Let's first create a dataframe so we can add any computed metrics alongside each unit of text, like paragraphs

In [None]:
book_df = pd.DataFrame({'text' : book})
print("********************************************")
print(" Loaded", book_df.shape[0], "lines of text into dataframe.")
print("********************************************")
book_df[0:10]

We can create a function for this approach so that we can pass this function to the dataframe.

In [None]:
def calc_category(text, category_name, normalize=True):
    score = lexicon.analyze(text, categories=[category_name], normalize=normalize)
    return score[category_name]

category = 'shape_and_size'
book_df[category] = book_df.apply(
                        lambda x: calc_category(x['text'], category,
                                                normalize=False),
                        axis=1)
book_df.sample(5)                                                                               

---
Recall the use of `lambda` from the previous notebook. 

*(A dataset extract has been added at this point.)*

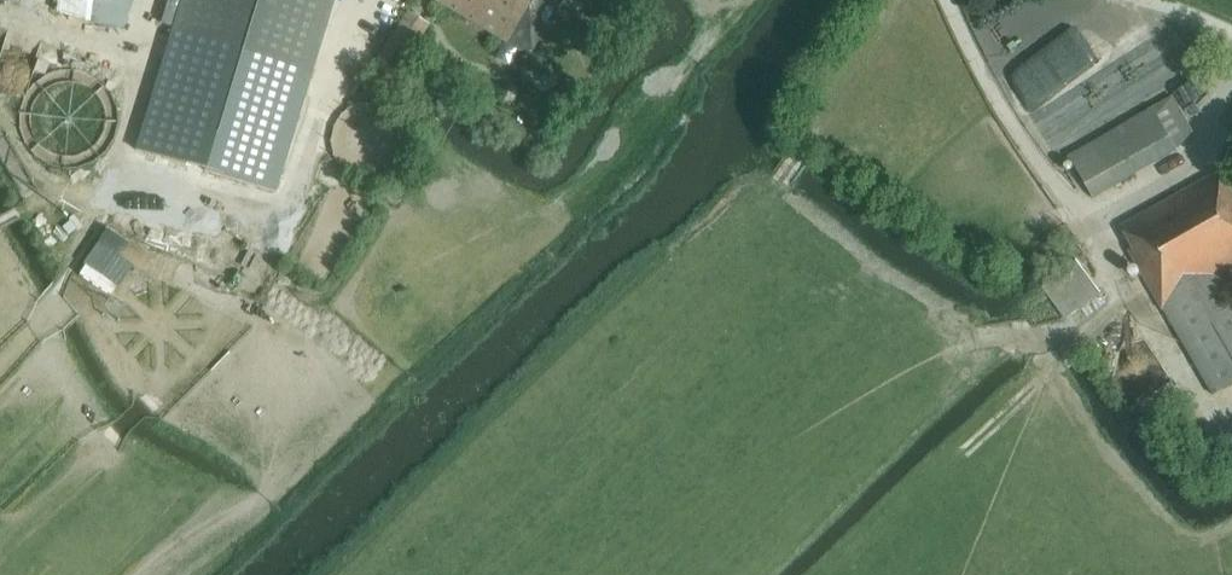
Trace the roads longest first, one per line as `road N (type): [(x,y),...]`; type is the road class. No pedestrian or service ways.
road 1 (track): [(209,73),(59,285)]
road 2 (track): [(1123,302),(966,452)]
road 3 (track): [(1123,302),(1064,333),(984,336)]

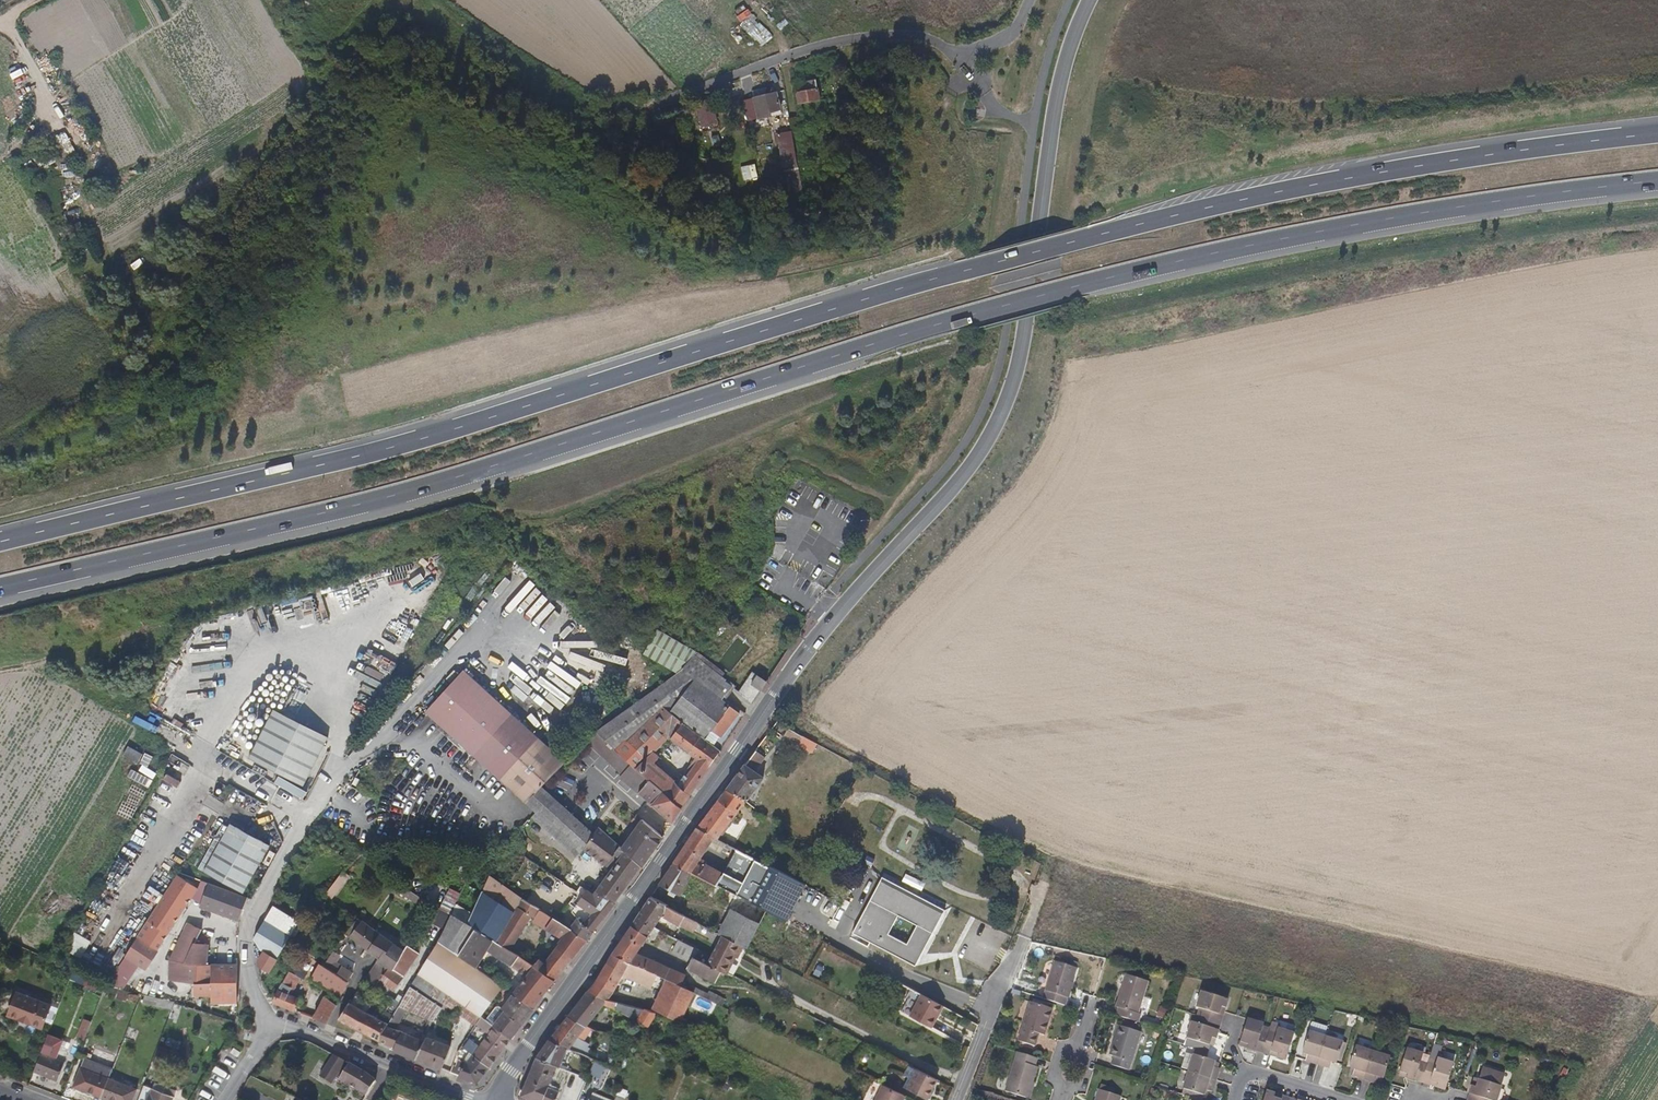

In the above code, we use it pass the function we created (`calc_category`) to a built-in function within pandas which allows us to apply an operation to an entire column.

---
We can now examine how our category score changes over the length of the book.

In [None]:
import seaborn as sns
import matplotlib.pyplot as plt

In [None]:
plt.figure(figsize=(15,3),dpi=600)
g = sns.lineplot(data = book_df, y=category, x=book_df.index,
                 color='steelblue', lw=0.5)
sns.despine(right=True, top=True)

We can then choose a particular range of line numbers and examine the text closely against the category scores.

In [None]:
plt.figure(figsize=(3,6))
# sns.set_context('notebook', font_scale=0.7)
g = sns.barplot(data = book_df[675:700], x=category, y='text',
                color='steelblue')
sns.despine(right=True, top=True)

In [None]:
plt.figure(figsize=(2,6))
category_text_df = book_df[book_df[category] > 0]
g = sns.barplot(data = category_text_df[0:25], x=category, y='text',
                color='steelblue')
sns.despine(right=True, top=True)

## A similar approach for sentiment analysis
We can either add more dictionary categories, or use a different metric.
Let's try sentiment analysis, for which we will use [VADER](https://github.com/cjhutto/vaderSentiment).

In [None]:
# Uncomment the below line if you don't have VADER installed.
# !conda install vaderSentiment
from vaderSentiment.vaderSentiment import SentimentIntensityAnalyzer
analyzer = SentimentIntensityAnalyzer()

In [None]:
def sentiment(text) :
    vs = analyzer.polarity_scores(text)['compound']
    return vs

In [None]:
book_df['sentiment'] = book_df['text'].apply(sentiment)
book_df.sample(5)

As in the earlier case, we can visualize the scores, this time using different colours for positive and negative sentiment.

In [None]:
plt.figure(figsize=(2,6))
sns.barplot(data=book_df[-30:], x='sentiment', y='text',hue='sentiment',
            palette=sns.color_palette("vlag_r", as_cmap=True), legend=None)
sns.despine(right=True, top=True)

Do you observe anything interesting in how the sentiment changes over parts of your story?

## Studying correlations
Do you notice any correlations between your chosen LIWC/Empath measure and sentiment? 
You can use a 2D histogram to plot them together.

In [None]:
plt.figure(figsize=(4,4))
g = sns.histplot(data=book_df, x=category, y="sentiment")
sns.despine(right=True, top=True)

# Next Steps

What kind of hunch do you have about the tone, style, or themes of your favourite book? How will you verify it?

Can you use this approach to compare tones and styles across different books? How will you try it out?